> **WHAT THIS TASK INVOLVES**
Transcribe each line of the records below word for word, with no changes.

> **DATA ENTRIES**
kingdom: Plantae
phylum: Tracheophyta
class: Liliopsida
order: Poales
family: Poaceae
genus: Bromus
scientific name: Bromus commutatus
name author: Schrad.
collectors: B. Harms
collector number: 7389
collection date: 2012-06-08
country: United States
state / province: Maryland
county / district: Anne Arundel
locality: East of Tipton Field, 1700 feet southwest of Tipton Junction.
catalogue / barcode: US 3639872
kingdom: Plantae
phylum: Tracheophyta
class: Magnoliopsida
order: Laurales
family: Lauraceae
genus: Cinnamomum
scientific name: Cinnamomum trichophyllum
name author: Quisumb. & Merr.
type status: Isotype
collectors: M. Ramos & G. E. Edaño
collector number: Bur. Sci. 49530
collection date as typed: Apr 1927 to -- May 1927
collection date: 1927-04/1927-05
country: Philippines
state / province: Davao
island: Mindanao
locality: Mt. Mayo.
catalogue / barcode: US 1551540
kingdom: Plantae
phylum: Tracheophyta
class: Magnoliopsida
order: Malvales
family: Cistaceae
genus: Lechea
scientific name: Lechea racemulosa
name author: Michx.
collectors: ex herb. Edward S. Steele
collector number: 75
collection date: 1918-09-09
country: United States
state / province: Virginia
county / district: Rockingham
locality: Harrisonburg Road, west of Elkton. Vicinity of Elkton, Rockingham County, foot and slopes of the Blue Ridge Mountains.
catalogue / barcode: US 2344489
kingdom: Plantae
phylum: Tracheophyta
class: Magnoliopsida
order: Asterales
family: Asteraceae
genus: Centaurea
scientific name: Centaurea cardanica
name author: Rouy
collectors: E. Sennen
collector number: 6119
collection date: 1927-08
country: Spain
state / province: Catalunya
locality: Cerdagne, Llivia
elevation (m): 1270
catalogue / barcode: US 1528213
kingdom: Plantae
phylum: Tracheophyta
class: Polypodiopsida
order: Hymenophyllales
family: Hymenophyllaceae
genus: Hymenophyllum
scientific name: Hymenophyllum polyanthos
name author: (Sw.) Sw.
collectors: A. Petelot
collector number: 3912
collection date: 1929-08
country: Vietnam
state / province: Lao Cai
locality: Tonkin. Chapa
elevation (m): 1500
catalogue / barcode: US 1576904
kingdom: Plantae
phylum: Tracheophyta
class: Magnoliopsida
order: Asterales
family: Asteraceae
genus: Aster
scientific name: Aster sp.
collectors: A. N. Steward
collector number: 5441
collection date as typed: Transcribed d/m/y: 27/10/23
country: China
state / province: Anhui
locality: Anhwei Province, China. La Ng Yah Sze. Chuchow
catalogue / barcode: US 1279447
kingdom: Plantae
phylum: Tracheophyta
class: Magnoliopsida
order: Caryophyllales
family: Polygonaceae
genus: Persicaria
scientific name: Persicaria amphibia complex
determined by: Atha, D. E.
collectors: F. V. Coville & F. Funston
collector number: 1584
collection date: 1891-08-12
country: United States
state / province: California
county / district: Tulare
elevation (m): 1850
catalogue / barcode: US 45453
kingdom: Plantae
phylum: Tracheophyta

> **EXERCISE SOLUTION**
kingdom: Plantae
phylum: Tracheophyta
class: Liliopsida
order: Poales
family: Poaceae
genus: Bromus
scientific name: Bromus commutatus
name author: Schrad.
collectors: B. Harms
collector number: 7389
collection date: 2012-06-08
country: United States
state / province: Maryland
county / district: Anne Arundel
locality: East of Tipton Field, 1700 feet southwest of Tipton Junction.
catalogue / barcode: US 3639872
kingdom: Plantae
phylum: Tracheophyta
class: Magnoliopsida
order: Laurales
family: Lauraceae
genus: Cinnamomum
scientific name: Cinnamomum trichophyllum
name author: Quisumb. & Merr.
type status: Isotype
collectors: M. Ramos & G. E. Edaño
collector number: Bur. Sci. 49530
collection date as typed: Apr 1927 to -- May 1927
collection date: 1927-04/1927-05
country: Philippines
state / province: Davao
island: Mindanao
locality: Mt. Mayo.
catalogue / barcode: US 1551540
kingdom: Plantae
phylum: Tracheophyta
class: Magnoliopsida
order: Malvales
family: Cistaceae
genus: Lechea
scientific name: Lechea racemulosa
name author: Michx.
collectors: ex herb. Edward S. Steele
collector number: 75
collection date: 1918-09-09
country: United States
state / province: Virginia
county / district: Rockingham
locality: Harrisonburg Road, west of Elkton. Vicinity of Elkton, Rockingham County, foot and slopes of the Blue Ridge Mountains.
catalogue / barcode: US 2344489
kingdom: Plantae
phylum: Tracheophyta
class: Magnoliopsida
order: Asterales
family: Asteraceae
genus: Centaurea
scientific name: Centaurea cardanica
name author: Rouy
collectors: E. Sennen
collector number: 6119
collection date: 1927-08
country: Spain
state / province: Catalunya
locality: Cerdagne, Llivia
elevation (m): 1270
catalogue / barcode: US 1528213
kingdom: Plantae
phylum: Tracheophyta
class: Polypodiopsida
order: Hymenophyllales
family: Hymenophyllaceae
genus: Hymenophyllum
scientific name: Hymenophyllum polyanthos
name author: (Sw.) Sw.
collectors: A. Petelot
collector number: 3912
collection date: 1929-08
country: Vietnam
state / province: Lao Cai
locality: Tonkin. Chapa
elevation (m): 1500
catalogue / barcode: US 1576904
kingdom: Plantae
phylum: Tracheophyta
class: Magnoliopsida
order: Asterales
family: Asteraceae
genus: Aster
scientific name: Aster sp.
collectors: A. N. Steward
collector number: 5441
collection date as typed: Transcribed d/m/y: 27/10/23
country: China
state / province: Anhui
locality: Anhwei Province, China. La Ng Yah Sze. Chuchow
catalogue / barcode: US 1279447
kingdom: Plantae
phylum: Tracheophyta
class: Magnoliopsida
order: Caryophyllales
family: Polygonaceae
genus: Persicaria
scientific name: Persicaria amphibia complex
determined by: Atha, D. E.
collectors: F. V. Coville & F. Funston
collector number: 1584
collection date: 1891-08-12
country: United States
state / province: California
county / district: Tulare
elevation (m): 1850
catalogue / barcode: US 45453
kingdom: Plantae
phylum: Tracheophyta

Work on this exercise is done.